>>>

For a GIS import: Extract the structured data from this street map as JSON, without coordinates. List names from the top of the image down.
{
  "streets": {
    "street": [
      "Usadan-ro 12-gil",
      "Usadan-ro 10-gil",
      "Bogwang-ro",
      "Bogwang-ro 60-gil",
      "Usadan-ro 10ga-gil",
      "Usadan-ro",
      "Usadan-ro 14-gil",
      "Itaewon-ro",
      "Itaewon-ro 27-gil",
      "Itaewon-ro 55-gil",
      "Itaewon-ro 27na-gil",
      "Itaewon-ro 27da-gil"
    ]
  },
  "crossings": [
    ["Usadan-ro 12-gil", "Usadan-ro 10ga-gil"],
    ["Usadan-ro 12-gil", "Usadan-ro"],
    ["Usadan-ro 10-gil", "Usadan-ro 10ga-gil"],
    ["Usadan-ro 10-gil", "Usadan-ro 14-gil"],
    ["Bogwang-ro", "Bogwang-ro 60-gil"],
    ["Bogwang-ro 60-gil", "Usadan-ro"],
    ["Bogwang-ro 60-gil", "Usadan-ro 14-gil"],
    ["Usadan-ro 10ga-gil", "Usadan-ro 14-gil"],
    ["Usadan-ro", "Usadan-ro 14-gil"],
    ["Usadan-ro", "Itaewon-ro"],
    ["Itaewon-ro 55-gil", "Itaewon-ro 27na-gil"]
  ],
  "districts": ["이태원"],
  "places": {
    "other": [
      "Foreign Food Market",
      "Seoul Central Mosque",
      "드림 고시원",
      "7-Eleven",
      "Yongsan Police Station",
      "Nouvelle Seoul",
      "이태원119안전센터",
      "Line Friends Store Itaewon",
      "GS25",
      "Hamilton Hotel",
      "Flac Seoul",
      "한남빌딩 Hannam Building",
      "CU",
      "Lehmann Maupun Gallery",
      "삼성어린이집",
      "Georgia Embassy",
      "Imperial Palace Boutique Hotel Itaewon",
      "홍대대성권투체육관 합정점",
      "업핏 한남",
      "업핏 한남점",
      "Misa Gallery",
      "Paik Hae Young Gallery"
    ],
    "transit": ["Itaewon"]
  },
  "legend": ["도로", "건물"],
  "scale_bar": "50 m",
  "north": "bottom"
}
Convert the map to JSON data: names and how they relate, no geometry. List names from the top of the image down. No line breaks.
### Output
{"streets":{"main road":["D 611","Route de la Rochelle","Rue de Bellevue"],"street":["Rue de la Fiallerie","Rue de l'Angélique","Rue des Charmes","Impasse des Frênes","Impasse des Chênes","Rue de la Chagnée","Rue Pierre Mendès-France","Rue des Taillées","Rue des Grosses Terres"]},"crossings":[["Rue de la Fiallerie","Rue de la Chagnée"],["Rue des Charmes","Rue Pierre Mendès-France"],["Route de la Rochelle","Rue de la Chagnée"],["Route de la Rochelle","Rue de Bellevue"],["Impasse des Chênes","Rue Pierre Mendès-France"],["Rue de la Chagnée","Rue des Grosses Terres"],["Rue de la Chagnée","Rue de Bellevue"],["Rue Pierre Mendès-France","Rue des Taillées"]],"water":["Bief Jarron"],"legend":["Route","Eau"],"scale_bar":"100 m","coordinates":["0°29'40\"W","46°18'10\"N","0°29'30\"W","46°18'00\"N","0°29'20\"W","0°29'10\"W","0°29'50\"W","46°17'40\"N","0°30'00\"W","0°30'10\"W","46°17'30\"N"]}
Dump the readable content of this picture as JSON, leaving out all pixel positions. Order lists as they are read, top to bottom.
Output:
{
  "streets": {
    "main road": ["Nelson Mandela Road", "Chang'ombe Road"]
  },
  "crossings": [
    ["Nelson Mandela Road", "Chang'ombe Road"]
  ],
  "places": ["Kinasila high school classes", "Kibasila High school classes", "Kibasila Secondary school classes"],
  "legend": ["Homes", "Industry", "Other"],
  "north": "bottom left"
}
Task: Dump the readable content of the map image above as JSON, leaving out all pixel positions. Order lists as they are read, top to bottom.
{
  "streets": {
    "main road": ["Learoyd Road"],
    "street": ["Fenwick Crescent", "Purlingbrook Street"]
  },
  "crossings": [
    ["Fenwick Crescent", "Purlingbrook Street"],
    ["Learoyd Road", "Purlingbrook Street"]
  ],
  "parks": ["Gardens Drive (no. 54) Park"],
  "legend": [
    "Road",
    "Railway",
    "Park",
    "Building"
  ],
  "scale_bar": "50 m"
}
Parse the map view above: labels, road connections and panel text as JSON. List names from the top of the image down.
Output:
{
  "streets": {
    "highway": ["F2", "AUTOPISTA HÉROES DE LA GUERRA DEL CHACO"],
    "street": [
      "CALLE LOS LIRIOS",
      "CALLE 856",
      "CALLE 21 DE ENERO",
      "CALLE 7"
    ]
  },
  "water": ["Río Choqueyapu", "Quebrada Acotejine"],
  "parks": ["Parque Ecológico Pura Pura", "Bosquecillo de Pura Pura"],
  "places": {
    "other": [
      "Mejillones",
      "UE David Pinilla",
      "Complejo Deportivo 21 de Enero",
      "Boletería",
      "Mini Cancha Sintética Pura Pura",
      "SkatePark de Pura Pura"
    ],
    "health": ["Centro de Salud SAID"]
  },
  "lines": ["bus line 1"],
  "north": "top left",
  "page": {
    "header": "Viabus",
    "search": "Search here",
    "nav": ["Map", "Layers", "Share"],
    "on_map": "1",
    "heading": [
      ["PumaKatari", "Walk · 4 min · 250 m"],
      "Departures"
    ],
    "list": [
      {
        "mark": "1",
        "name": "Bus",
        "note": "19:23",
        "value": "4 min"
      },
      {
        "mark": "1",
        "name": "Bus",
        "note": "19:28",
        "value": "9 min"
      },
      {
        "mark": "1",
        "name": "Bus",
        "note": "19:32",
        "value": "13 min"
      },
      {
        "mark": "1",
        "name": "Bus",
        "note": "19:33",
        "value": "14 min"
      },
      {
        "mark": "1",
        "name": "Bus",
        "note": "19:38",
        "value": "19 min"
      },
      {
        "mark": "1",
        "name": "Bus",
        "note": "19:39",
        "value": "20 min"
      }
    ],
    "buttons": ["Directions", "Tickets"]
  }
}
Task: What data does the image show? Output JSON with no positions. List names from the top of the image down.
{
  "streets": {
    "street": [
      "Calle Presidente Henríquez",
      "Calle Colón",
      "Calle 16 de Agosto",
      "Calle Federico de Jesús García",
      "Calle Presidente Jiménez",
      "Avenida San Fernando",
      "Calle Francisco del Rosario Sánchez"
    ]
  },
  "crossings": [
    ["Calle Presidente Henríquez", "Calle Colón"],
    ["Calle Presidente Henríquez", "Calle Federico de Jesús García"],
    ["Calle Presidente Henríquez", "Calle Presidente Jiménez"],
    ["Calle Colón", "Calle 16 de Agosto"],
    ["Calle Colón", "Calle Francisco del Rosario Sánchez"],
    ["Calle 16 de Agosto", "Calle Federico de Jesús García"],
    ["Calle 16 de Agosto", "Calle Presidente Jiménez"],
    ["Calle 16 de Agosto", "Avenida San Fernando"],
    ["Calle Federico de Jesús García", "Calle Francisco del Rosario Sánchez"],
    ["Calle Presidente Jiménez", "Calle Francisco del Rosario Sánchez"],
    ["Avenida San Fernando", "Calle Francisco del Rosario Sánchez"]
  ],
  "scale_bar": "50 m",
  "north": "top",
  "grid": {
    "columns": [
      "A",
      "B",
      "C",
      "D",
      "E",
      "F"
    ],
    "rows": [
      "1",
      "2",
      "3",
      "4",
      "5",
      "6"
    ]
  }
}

<<<

Instructions for the task
When you reach the end of the records, set them all down again exactly.

Solution to the problem
For a GIS import: Extract the structured data from this street map as JSON, without coordinates. List names from the top of the image down.
{
  "streets": {
    "street": [
      "Usadan-ro 12-gil",
      "Usadan-ro 10-gil",
      "Bogwang-ro",
      "Bogwang-ro 60-gil",
      "Usadan-ro 10ga-gil",
      "Usadan-ro",
      "Usadan-ro 14-gil",
      "Itaewon-ro",
      "Itaewon-ro 27-gil",
      "Itaewon-ro 55-gil",
      "Itaewon-ro 27na-gil",
      "Itaewon-ro 27da-gil"
    ]
  },
  "crossings": [
    ["Usadan-ro 12-gil", "Usadan-ro 10ga-gil"],
    ["Usadan-ro 12-gil", "Usadan-ro"],
    ["Usadan-ro 10-gil", "Usadan-ro 10ga-gil"],
    ["Usadan-ro 10-gil", "Usadan-ro 14-gil"],
    ["Bogwang-ro", "Bogwang-ro 60-gil"],
    ["Bogwang-ro 60-gil", "Usadan-ro"],
    ["Bogwang-ro 60-gil", "Usadan-ro 14-gil"],
    ["Usadan-ro 10ga-gil", "Usadan-ro 14-gil"],
    ["Usadan-ro", "Usadan-ro 14-gil"],
    ["Usadan-ro", "Itaewon-ro"],
    ["Itaewon-ro 55-gil", "Itaewon-ro 27na-gil"]
  ],
  "districts": ["이태원"],
  "places": {
    "other": [
      "Foreign Food Market",
      "Seoul Central Mosque",
      "드림 고시원",
      "7-Eleven",
      "Yongsan Police Station",
      "Nouvelle Seoul",
      "이태원119안전센터",
      "Line Friends Store Itaewon",
      "GS25",
      "Hamilton Hotel",
      "Flac Seoul",
      "한남빌딩 Hannam Building",
      "CU",
      "Lehmann Maupun Gallery",
      "삼성어린이집",
      "Georgia Embassy",
      "Imperial Palace Boutique Hotel Itaewon",
      "홍대대성권투체육관 합정점",
      "업핏 한남",
      "업핏 한남점",
      "Misa Gallery",
      "Paik Hae Young Gallery"
    ],
    "transit": ["Itaewon"]
  },
  "legend": ["도로", "건물"],
  "scale_bar": "50 m",
  "north": "bottom"
}
Convert the map to JSON data: names and how they relate, no geometry. List names from the top of the image down. No line breaks.
### Output
{"streets":{"main road":["D 611","Route de la Rochelle","Rue de Bellevue"],"street":["Rue de la Fiallerie","Rue de l'Angélique","Rue des Charmes","Impasse des Frênes","Impasse des Chênes","Rue de la Chagnée","Rue Pierre Mendès-France","Rue des Taillées","Rue des Grosses Terres"]},"crossings":[["Rue de la Fiallerie","Rue de la Chagnée"],["Rue des Charmes","Rue Pierre Mendès-France"],["Route de la Rochelle","Rue de la Chagnée"],["Route de la Rochelle","Rue de Bellevue"],["Impasse des Chênes","Rue Pierre Mendès-France"],["Rue de la Chagnée","Rue des Grosses Terres"],["Rue de la Chagnée","Rue de Bellevue"],["Rue Pierre Mendès-France","Rue des Taillées"]],"water":["Bief Jarron"],"legend":["Route","Eau"],"scale_bar":"100 m","coordinates":["0°29'40\"W","46°18'10\"N","0°29'30\"W","46°18'00\"N","0°29'20\"W","0°29'10\"W","0°29'50\"W","46°17'40\"N","0°30'00\"W","0°30'10\"W","46°17'30\"N"]}
Dump the readable content of this picture as JSON, leaving out all pixel positions. Order lists as they are read, top to bottom.
Output:
{
  "streets": {
    "main road": ["Nelson Mandela Road", "Chang'ombe Road"]
  },
  "crossings": [
    ["Nelson Mandela Road", "Chang'ombe Road"]
  ],
  "places": ["Kinasila high school classes", "Kibasila High school classes", "Kibasila Secondary school classes"],
  "legend": ["Homes", "Industry", "Other"],
  "north": "bottom left"
}
Task: Dump the readable content of the map image above as JSON, leaving out all pixel positions. Order lists as they are read, top to bottom.
{
  "streets": {
    "main road": ["Learoyd Road"],
    "street": ["Fenwick Crescent", "Purlingbrook Street"]
  },
  "crossings": [
    ["Fenwick Crescent", "Purlingbrook Street"],
    ["Learoyd Road", "Purlingbrook Street"]
  ],
  "parks": ["Gardens Drive (no. 54) Park"],
  "legend": [
    "Road",
    "Railway",
    "Park",
    "Building"
  ],
  "scale_bar": "50 m"
}
Parse the map view above: labels, road connections and panel text as JSON. List names from the top of the image down.
Output:
{
  "streets": {
    "highway": ["F2", "AUTOPISTA HÉROES DE LA GUERRA DEL CHACO"],
    "street": [
      "CALLE LOS LIRIOS",
      "CALLE 856",
      "CALLE 21 DE ENERO",
      "CALLE 7"
    ]
  },
  "water": ["Río Choqueyapu", "Quebrada Acotejine"],
  "parks": ["Parque Ecológico Pura Pura", "Bosquecillo de Pura Pura"],
  "places": {
    "other": [
      "Mejillones",
      "UE David Pinilla",
      "Complejo Deportivo 21 de Enero",
      "Boletería",
      "Mini Cancha Sintética Pura Pura",
      "SkatePark de Pura Pura"
    ],
    "health": ["Centro de Salud SAID"]
  },
  "lines": ["bus line 1"],
  "north": "top left",
  "page": {
    "header": "Viabus",
    "search": "Search here",
    "nav": ["Map", "Layers", "Share"],
    "on_map": "1",
    "heading": [
      ["PumaKatari", "Walk · 4 min · 250 m"],
      "Departures"
    ],
    "list": [
      {
        "mark": "1",
        "name": "Bus",
        "note": "19:23",
        "value": "4 min"
      },
      {
        "mark": "1",
        "name": "Bus",
        "note": "19:28",
        "value": "9 min"
      },
      {
        "mark": "1",
        "name": "Bus",
        "note": "19:32",
        "value": "13 min"
      },
      {
        "mark": "1",
        "name": "Bus",
        "note": "19:33",
        "value": "14 min"
      },
      {
        "mark": "1",
        "name": "Bus",
        "note": "19:38",
        "value": "19 min"
      },
      {
        "mark": "1",
        "name": "Bus",
        "note": "19:39",
        "value": "20 min"
      }
    ],
    "buttons": ["Directions", "Tickets"]
  }
}
Task: What data does the image show? Output JSON with no positions. List names from the top of the image down.
{
  "streets": {
    "street": [
      "Calle Presidente Henríquez",
      "Calle Colón",
      "Calle 16 de Agosto",
      "Calle Federico de Jesús García",
      "Calle Presidente Jiménez",
      "Avenida San Fernando",
      "Calle Francisco del Rosario Sánchez"
    ]
  },
  "crossings": [
    ["Calle Presidente Henríquez", "Calle Colón"],
    ["Calle Presidente Henríquez", "Calle Federico de Jesús García"],
    ["Calle Presidente Henríquez", "Calle Presidente Jiménez"],
    ["Calle Colón", "Calle 16 de Agosto"],
    ["Calle Colón", "Calle Francisco del Rosario Sánchez"],
    ["Calle 16 de Agosto", "Calle Federico de Jesús García"],
    ["Calle 16 de Agosto", "Calle Presidente Jiménez"],
    ["Calle 16 de Agosto", "Avenida San Fernando"],
    ["Calle Federico de Jesús García", "Calle Francisco del Rosario Sánchez"],
    ["Calle Presidente Jiménez", "Calle Francisco del Rosario Sánchez"],
    ["Avenida San Fernando", "Calle Francisco del Rosario Sánchez"]
  ],
  "scale_bar": "50 m",
  "north": "top",
  "grid": {
    "columns": [
      "A",
      "B",
      "C",
      "D",
      "E",
      "F"
    ],
    "rows": [
      "1",
      "2",
      "3",
      "4",
      "5",
      "6"
    ]
  }
}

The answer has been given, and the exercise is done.